Re: A CoreData Limitation?
Re: A CoreData Limitation?
- Subject: Re: A CoreData Limitation?
- From: Bill Bumgarner <email@hidden>
- Date: Tue, 17 May 2005 23:59:03 -0700
Nicko van Someren wrote:
On 17 May 2005, at 21:16, Arthur Schuster wrote:
On 17.05.2005, at 21:40, Nicko van Someren wrote:
So what you seem to be saying is that you have a set of rows and
each row has a set of cells which may or may not need to be
collected together in columns. Sounds like you need to have
entities called Row, Column and Cell, with Rows having a to-many
relationship to Cells, Columns having a to-many relationship with
Cells and Cells each having a relationship back to a single Row
and Column. Then you make the Row object a custom subclass of
NSManageObject and implement a custom implementation of various
bits of key-value coding so that valueForKey: @"foo" actually
does a fetch from the set of cells with a predicate of
cell.column.name == "foo" and insertion with setValue:forKey:
does the right thing too. You'll probably want to do something
observing too. With that in place you should just be able to
bind away and it will work.
This might very well be the answer. I'll think about it (I should
to go to bed now). Although there's one thing I'm not sure about
with this model: every row still should have the same columns
(number and type), and if I add or delete one, all the rows should
reflect this change. Is this really considered here, or am I not
yet fully understanding all this?
What do you want to fill the new cells with when you add a new
column? I suggest that you simply tweak the valueForKey: method so
that if the key is a valid column but the row does not have a cell
in that column it returns a default value based on the column key.

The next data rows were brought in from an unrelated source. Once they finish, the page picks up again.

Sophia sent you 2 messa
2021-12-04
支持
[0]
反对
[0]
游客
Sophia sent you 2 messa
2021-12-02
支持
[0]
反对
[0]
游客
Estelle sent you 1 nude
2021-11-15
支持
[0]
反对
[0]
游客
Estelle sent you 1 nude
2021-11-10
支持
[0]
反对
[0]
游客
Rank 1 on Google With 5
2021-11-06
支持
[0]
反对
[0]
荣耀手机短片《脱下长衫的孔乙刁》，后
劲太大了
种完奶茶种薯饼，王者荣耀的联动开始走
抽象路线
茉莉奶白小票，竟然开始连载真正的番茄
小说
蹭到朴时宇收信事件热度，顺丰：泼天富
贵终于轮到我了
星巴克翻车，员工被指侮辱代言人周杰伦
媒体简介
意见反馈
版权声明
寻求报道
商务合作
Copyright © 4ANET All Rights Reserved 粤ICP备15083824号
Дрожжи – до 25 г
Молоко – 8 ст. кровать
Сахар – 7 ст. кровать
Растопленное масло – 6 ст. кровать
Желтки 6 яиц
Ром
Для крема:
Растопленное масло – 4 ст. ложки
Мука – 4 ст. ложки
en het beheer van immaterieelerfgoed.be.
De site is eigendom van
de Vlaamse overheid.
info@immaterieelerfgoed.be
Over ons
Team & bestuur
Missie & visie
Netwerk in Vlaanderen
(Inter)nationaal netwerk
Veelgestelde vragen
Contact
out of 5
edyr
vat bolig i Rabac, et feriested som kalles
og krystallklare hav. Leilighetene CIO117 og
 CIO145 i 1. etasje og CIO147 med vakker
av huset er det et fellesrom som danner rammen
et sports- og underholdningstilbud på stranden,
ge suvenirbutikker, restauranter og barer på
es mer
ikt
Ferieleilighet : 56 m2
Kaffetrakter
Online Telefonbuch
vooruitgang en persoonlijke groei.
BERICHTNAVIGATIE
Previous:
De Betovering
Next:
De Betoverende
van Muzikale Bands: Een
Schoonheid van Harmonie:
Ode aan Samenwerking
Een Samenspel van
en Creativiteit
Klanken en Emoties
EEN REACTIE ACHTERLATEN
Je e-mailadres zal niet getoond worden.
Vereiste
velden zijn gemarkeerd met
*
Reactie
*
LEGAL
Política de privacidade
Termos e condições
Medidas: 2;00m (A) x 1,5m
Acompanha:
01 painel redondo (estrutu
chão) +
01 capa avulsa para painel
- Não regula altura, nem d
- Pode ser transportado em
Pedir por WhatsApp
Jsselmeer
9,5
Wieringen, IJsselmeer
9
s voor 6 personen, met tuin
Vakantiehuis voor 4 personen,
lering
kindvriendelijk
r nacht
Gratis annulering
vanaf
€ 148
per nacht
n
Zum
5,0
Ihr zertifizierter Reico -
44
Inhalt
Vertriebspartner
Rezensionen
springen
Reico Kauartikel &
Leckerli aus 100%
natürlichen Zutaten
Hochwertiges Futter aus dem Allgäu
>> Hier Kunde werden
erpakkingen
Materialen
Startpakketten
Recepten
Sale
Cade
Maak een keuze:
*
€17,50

Please don't do that. It will end badly.
If you need derived values, implement a getter that returns the set
of objects desired. For example:
- (NSSet *) derivedFooStuff;
The above method is completely compatible with KVC (valueForKey:
anyway -- you'll need to implement setDerivedFooStuff: or the
mutableset KVC stuff for mutating the value). Simply ask for the
key "derivedFooStuff" and that method's result value will be returned.
Derived and transient attributes can appear in the model and,
therefore, can also be tracked for purposes of undo/redo.
You can also use a fetched property to create an informal
relationship between one entity and another.
But, in the end, this is still sounds like a problem that is largely
just a matter of coming up with an appropriate fixed model that is
flexible enough to represent the data as desired.
Back to KVC/KVO for a moment:
Overriding KVC in NSManagedObject subclasses is extremely
dangerous. Managed Objects -- like all of Core Data -- rely heavily
upon KVC and KVO behaving as advertised by the Foundation.
Furthermore, Managed objects heavily optimize the interaction between
KVC/KVO and the Managed Object Context (and other classes) to manage
all state, including undo/redo, validation, and behaviors related to
saving/refreshing data. If you change the behavior of KVC/KVO, it
is very likely going to break Core Data's ability to manage the
object correctly. This will lead to amazingly difficult problems to
debug.
This isn't really a limitation. As mentioned above, adding KVC
compliant derived attributes is not difficult.